Top of Passage to read

# Jet DC1100 Cannister?



## afterhours (Oct 4, 2014)

hi have a dc100 that's about 10 yrs old works well. I recently wanted to upgrade to a 2micron canister filter. ordered one and it is 20" in dia where my dc1100 is 18" in dia. anyone run into this and if so how did you solve it. can't really afford 800 now for a complete new setup. saw an old post here in another forum and commented on it hoping original poster would reply. this seems like the right place, thanks, don.


----------



## jdonhowe (Jul 25, 2014)

Just a thought (though I haven't done it myself): 

Make an adapter ring out of 3/4" mdf, and route an 18" diameter groove on one surface (to fit the DC), and a 20" groove on the opposite surface, to match the cartridge. You can line the grooves as needed with foam weatherstripping to seal.

You'll need to find someway to clamp the pieces together.

Check out Wynn Environmental for some ideas- they have suggestions of modifying their filter to fit various DC's.

Good luck.


----------



## ORBlackFZ1 (Dec 25, 2013)

jdonhowe said:


> Make an adapter ring out of 3/4" mdf, and route an 18" diameter groove on one surface (to fit the DC), and a 20" groove on the opposite surface, to match the cartridge. You can line the grooves as needed with foam weatherstripping to seal.


Ditto! Works great!

Eric


----------



## afterhours (Oct 4, 2014)

I broke down and bought the new jet cyclone...


----------



## ORBlackFZ1 (Dec 25, 2013)

afterhours said:


> I broke down and bought the new jet cyclone...


Nice! Did you sell the old DC-1100 and canister?

Eric


----------



## afterhours (Oct 4, 2014)

returned the canister and sold the dc 1000 for 275. and jet sold me the new one for 675 shipped.


----------

Bottom of Passage to read
Top of Data section

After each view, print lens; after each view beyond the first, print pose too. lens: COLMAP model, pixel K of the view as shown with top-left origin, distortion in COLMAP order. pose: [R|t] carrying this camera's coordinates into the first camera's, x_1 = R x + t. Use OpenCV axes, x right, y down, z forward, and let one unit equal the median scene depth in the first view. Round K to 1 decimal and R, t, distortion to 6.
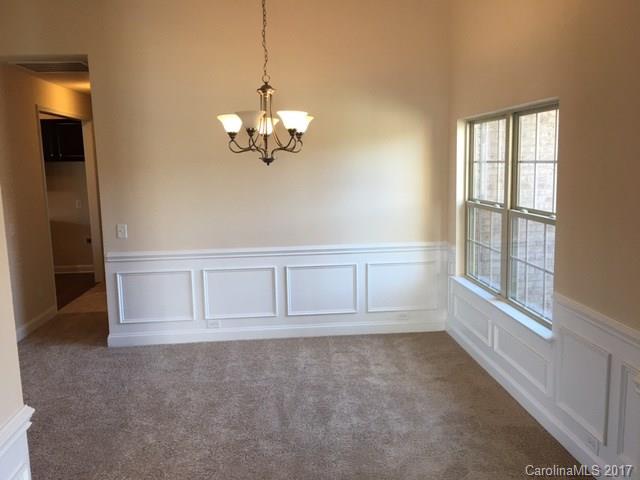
lens RADIAL K [[543.6, 0, 320.0], [0, 543.6, 240.0], [0, 0, 1]] dist [0.083006, -0.002898]
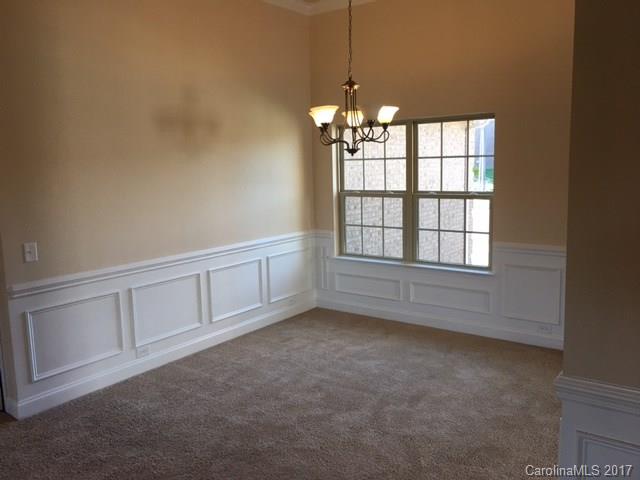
lens RADIAL K [[537.2, 0, 320.0], [0, 537.2, 240.0], [0, 0, 1]] dist [0.072532, -0.006269]
pose [[0.665612, -0.102760, 0.739190, -0.637791], [0.121765, 0.992156, 0.028282, -0.006378], [-0.736298, 0.071183, 0.672903, 0.236272]]
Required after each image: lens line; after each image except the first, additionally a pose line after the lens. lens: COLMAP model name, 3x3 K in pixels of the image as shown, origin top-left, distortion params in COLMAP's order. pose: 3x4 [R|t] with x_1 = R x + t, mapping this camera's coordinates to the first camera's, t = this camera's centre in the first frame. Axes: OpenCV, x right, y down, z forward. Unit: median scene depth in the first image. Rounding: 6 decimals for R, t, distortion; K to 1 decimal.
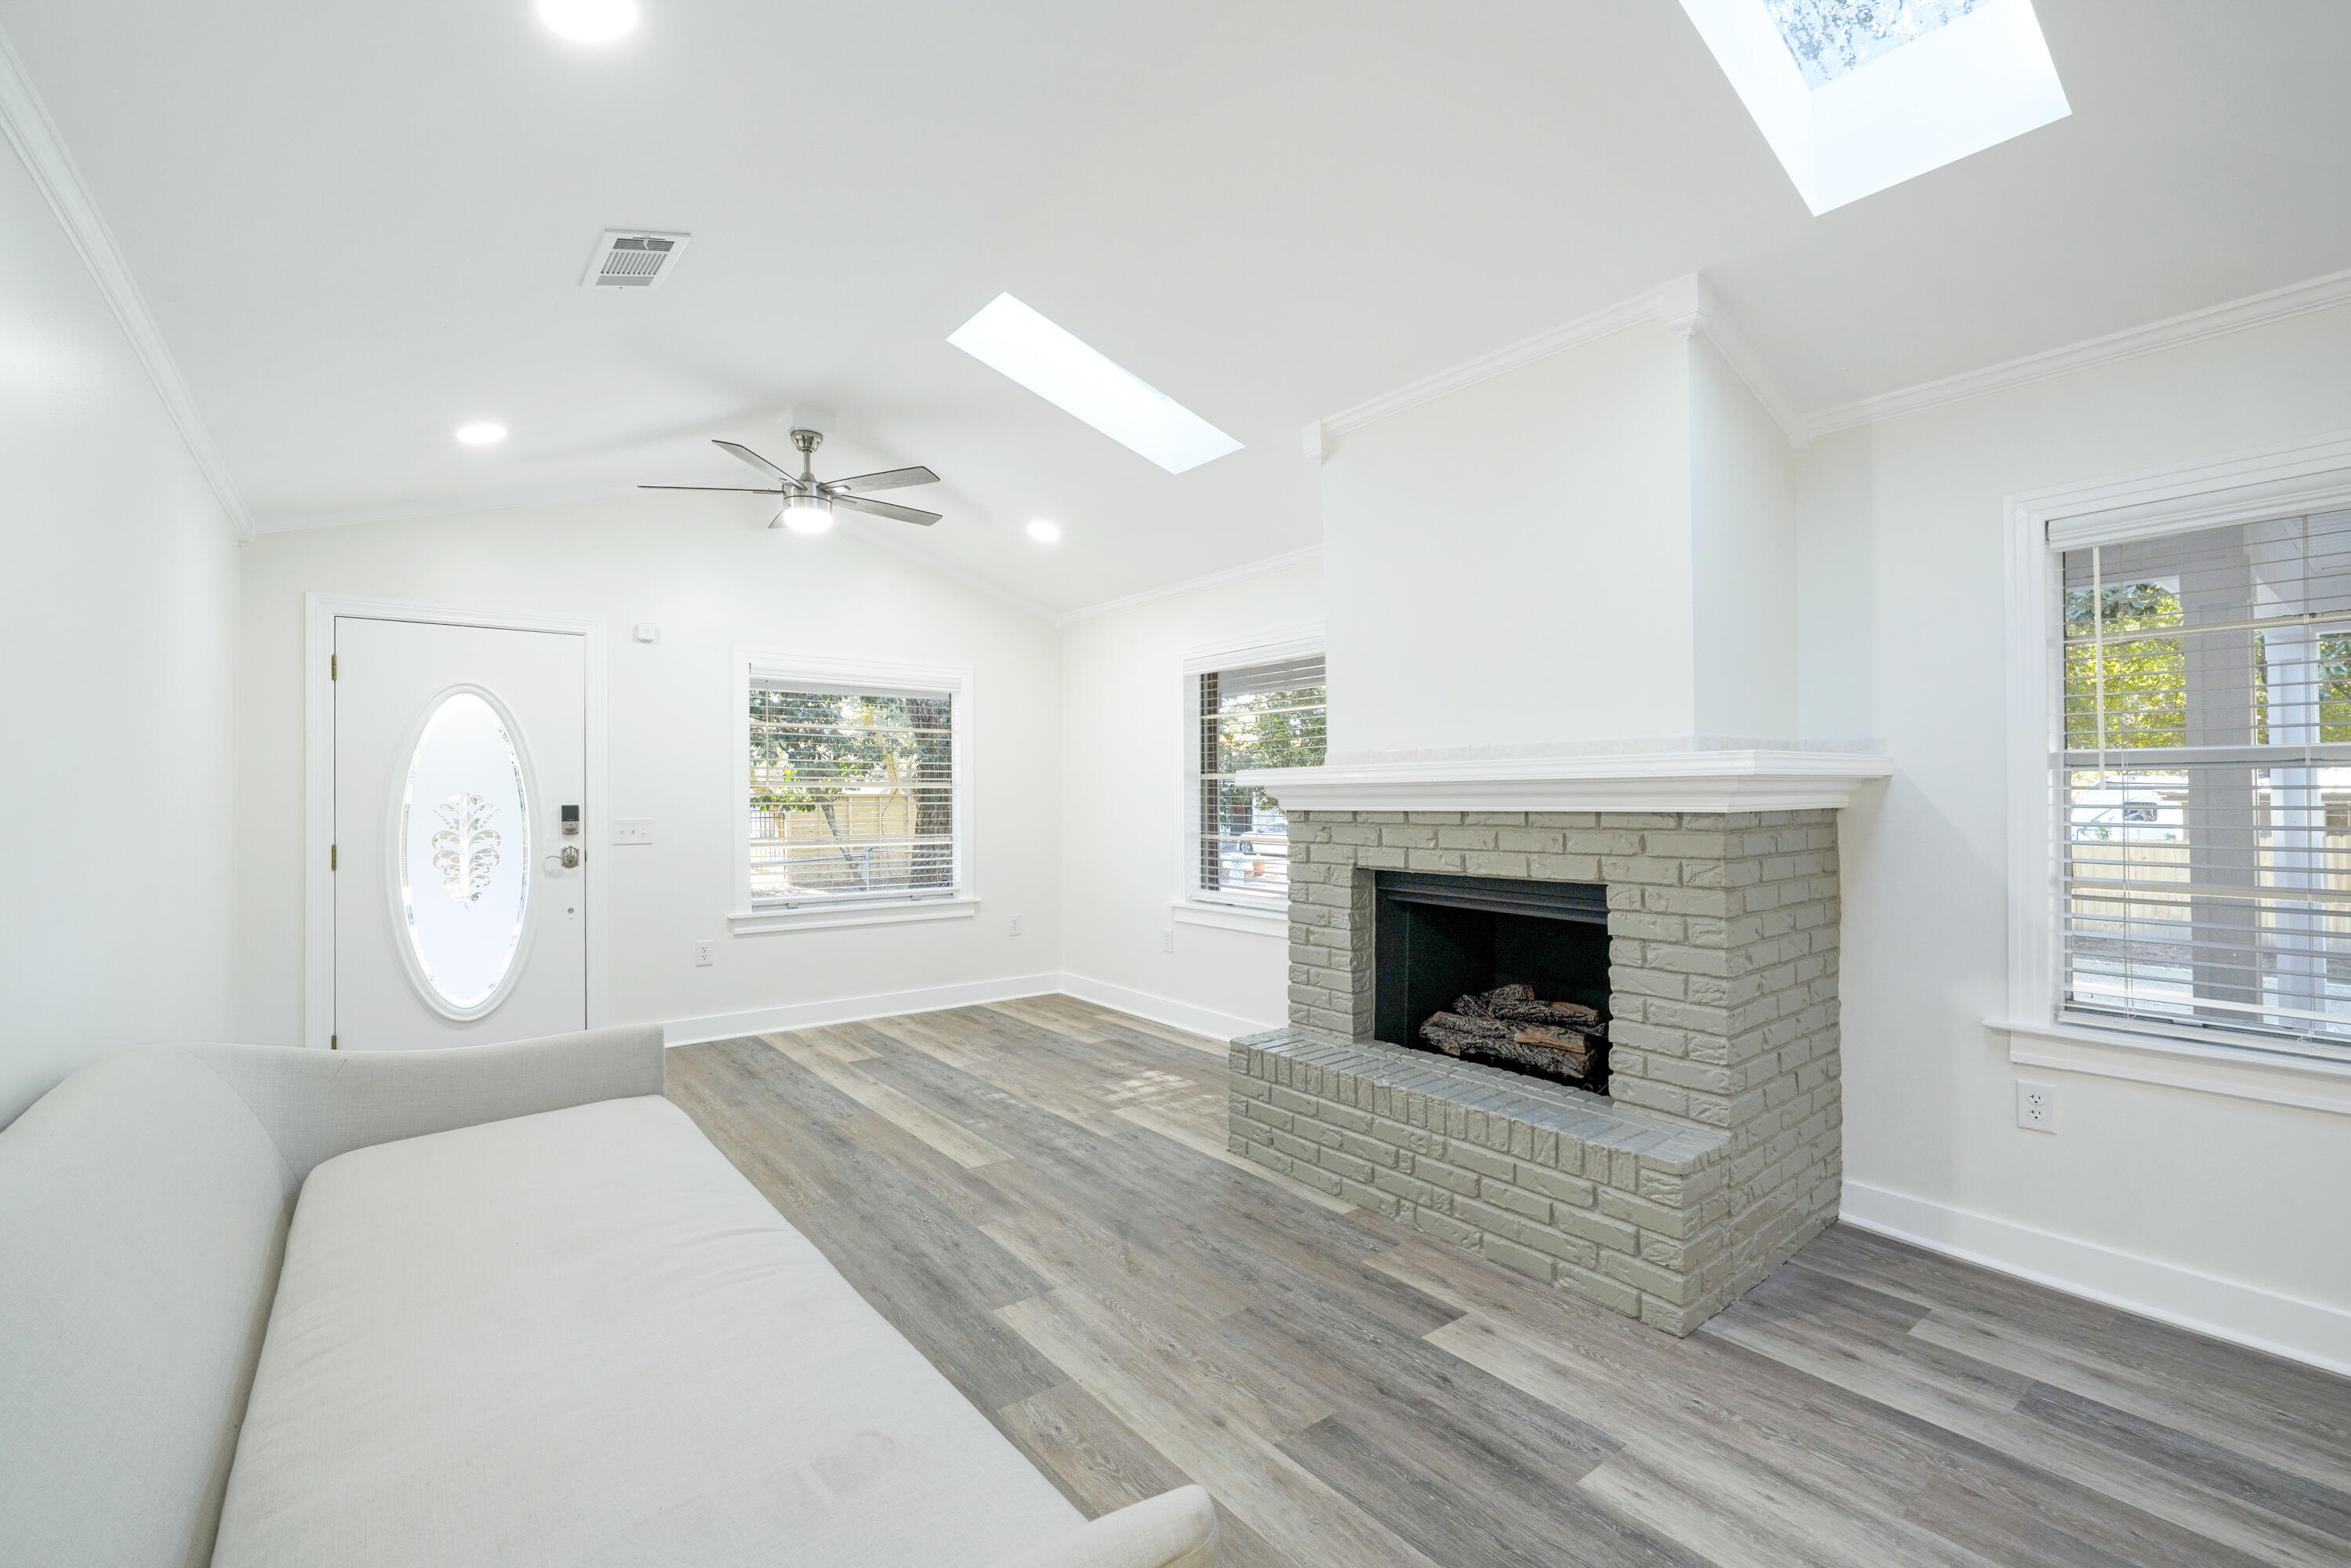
lens RADIAL K [[1024.4, 0, 1169.8], [0, 1024.4, 816.8], [0, 0, 1]] dist [0.003020, 0.002280]
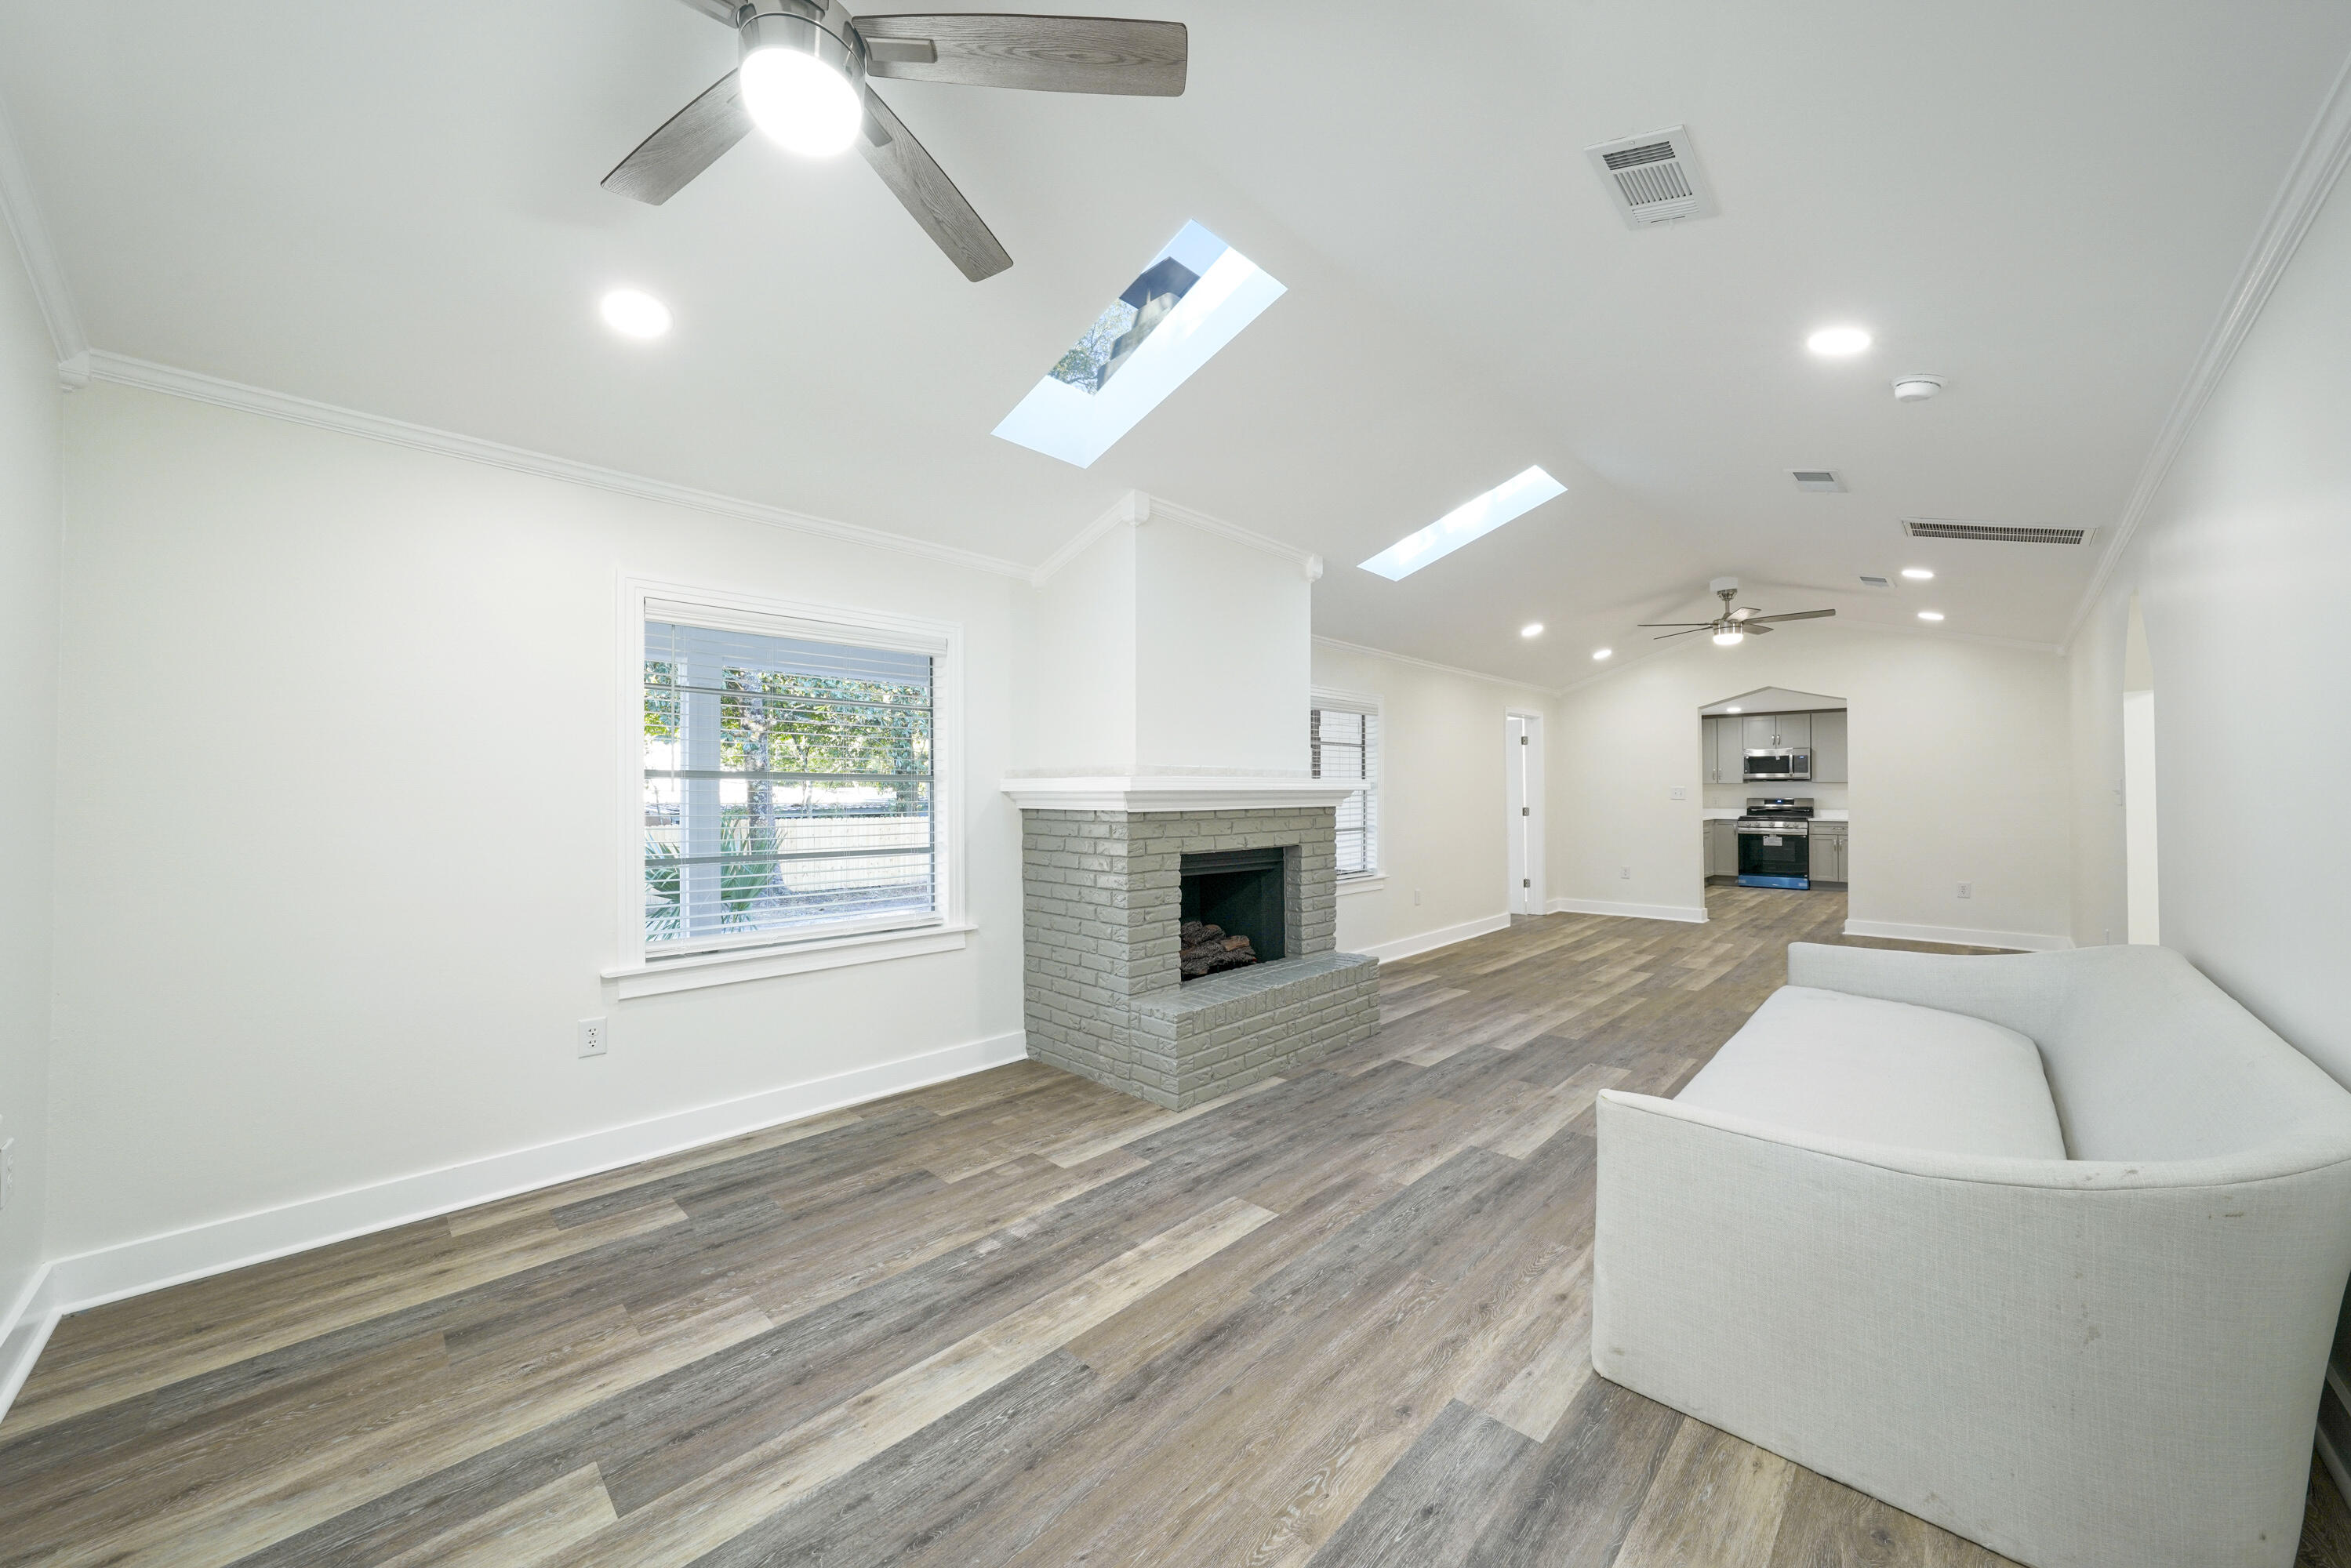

Bottom of Data section

◆ **Assignment 1**: In the forum thread, why does the suggested MDF adapter ring have an 18" groove on one surface and a 20" groove on the other, and what is the foam weatherstripping for? Answer in one to three sentences.
◆ **Assignment 2**: According to the forum thread, what price did Jet charge for the new cyclone?
None of the data is needed for these tasks.

◆ **Task answer 1**: The 18" groove fits the dust collector and the 20" groove matches the cartridge. The foam weatherstripping lines the grooves to seal them.

◆ **Task answer 2**: Jet sold it for 675, shipped.